Soon we found ourselves ministering to people whom we might have seared with blistering words. But we learned to speak a different language, one received with joy — the Gospel of Christ, and hope for both the living and the dying. I and others of our pastors had the joy of baptizing people whom society was labeling as untouchables.

Through it all, I learned one of the most important truths of my life: To win the right to get into someone’s face you must first wash their feet.

Of all people, the late Charles Colson demonstrated this beautifully. I worked with Colson in the Nixon White House and knew his reputation as a powerful opponent in Washington’s partisan battles.

Chuck, who had become a serious Christian, was sent to prison for Watergate-related charges. The prison was a three-hour drive from my house. I visited Chuck several times, and, without knowing it, I was witnessing the formation of the vision that would become Prison Fellowship.

In the ensuing years, both in prison and after his release, many of us watched Chuck minister to people who had been the most intense of foes. Prison Fellowship became a “foot washer” not only for inmates but also for their needy spouses and children.

> _Dataset excerpts_

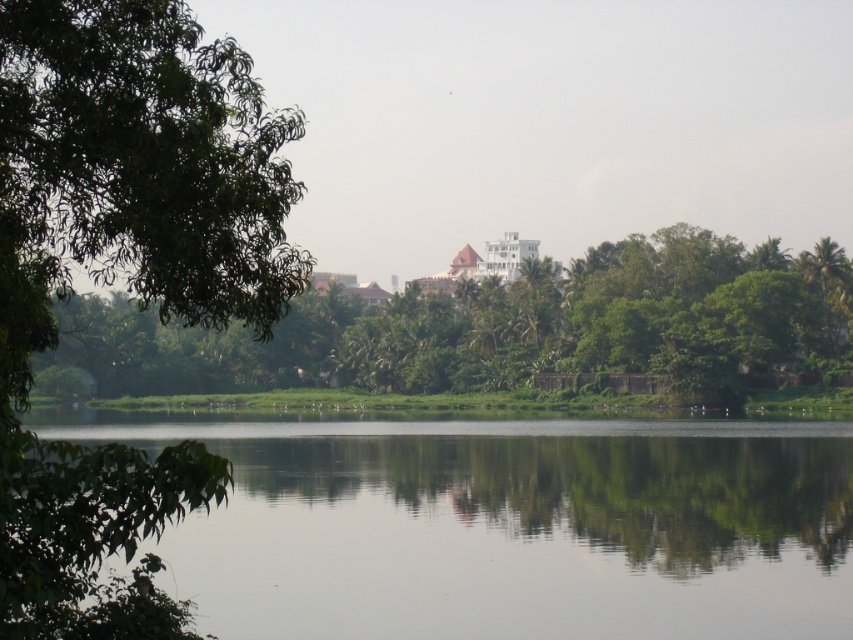
You are a photographer planning to capture the white glossy palace at center and the green leafy tree at left in a single shot. Based on their positions, which object should you focus on first to ensure both are in frame?

The green leafy tree at left is located below the white glossy palace at center, so you should focus on the white glossy palace at center first to ensure both are in frame.

You are standing at point (503, 326) in the image. What object is located exactly at this coordinate?

At point (503, 326) lies green leafy tree at center.

You are planning to take a photo of the white glossy palace at center from the left side of the green leafy tree at left. Will the tree block the view of the palace?

The green leafy tree at left is smaller in size compared to white glossy palace at center. Therefore, the tree may not fully block the view of the palace, but could partially obscure it depending on the angle and distance.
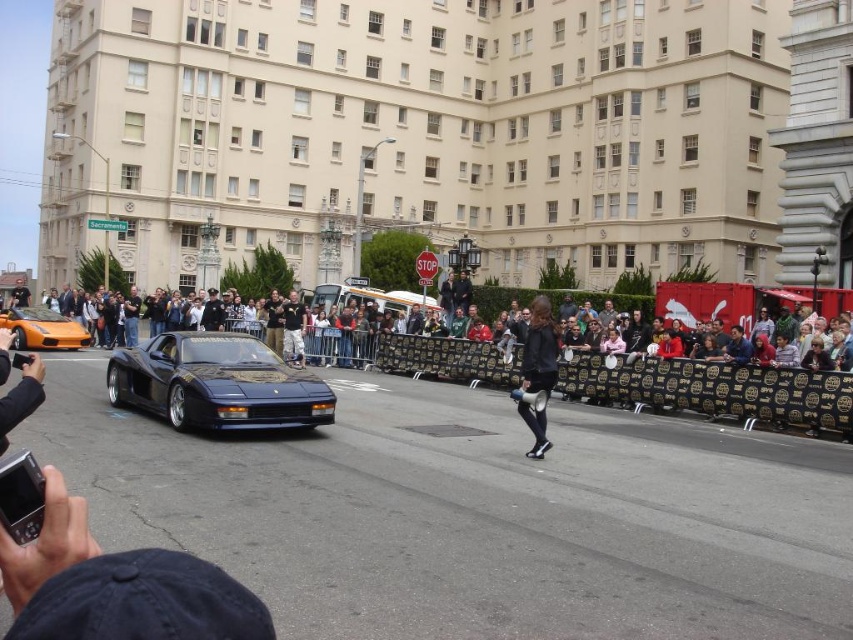
Question: Which object appears closest to the camera in this image?

Choices:
 (A) orange matte sports car at left
 (B) black leather jacket at center
 (C) shiny blue ferrari at center

Answer: (C)

Question: Can you confirm if shiny blue ferrari at center is wider than shiny silver van at center?

Choices:
 (A) yes
 (B) no

Answer: (B)

Question: Which object appears farthest from the camera in this image?

Choices:
 (A) multicolored fabric crowd at center
 (B) black leather jacket at center
 (C) shiny blue ferrari at center
 (D) shiny silver van at center

Answer: (D)

Question: Which object is the closest to the shiny silver van at center?

Choices:
 (A) orange matte sports car at left
 (B) shiny blue ferrari at center
 (C) black leather jacket at center

Answer: (C)

Question: Does shiny blue ferrari at center have a smaller size compared to orange matte sports car at left?

Choices:
 (A) yes
 (B) no

Answer: (A)

Question: Is shiny blue ferrari at center to the right of orange matte sports car at left from the viewer's perspective?

Choices:
 (A) no
 (B) yes

Answer: (B)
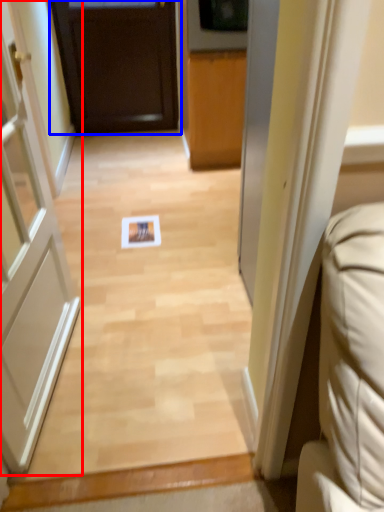
Question: Which object appears farthest to the camera in this image, door (highlighted by a red box) or door (highlighted by a blue box)?

Choices:
 (A) door
 (B) door

Answer: (B)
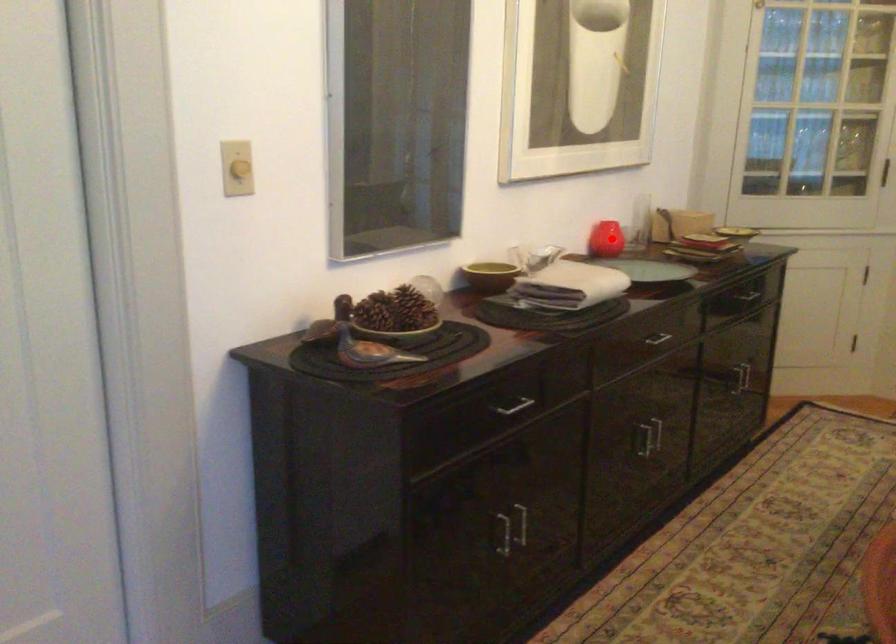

> _Assignment_
From the foot-washing passage above, output the text between "Soon we found" and "wash their feet.", inclusive, copied verbatim.

> _Exercise solution_
Soon we found ourselves ministering to people whom we might have seared with blistering words. But we learned to speak a different language, one received with joy — the Gospel of Christ, and hope for both the living and the dying. I and others of our pastors had the joy of baptizing people whom society was labeling as untouchables.

Through it all, I learned one of the most important truths of my life: To win the right to get into someone’s face you must first wash their feet.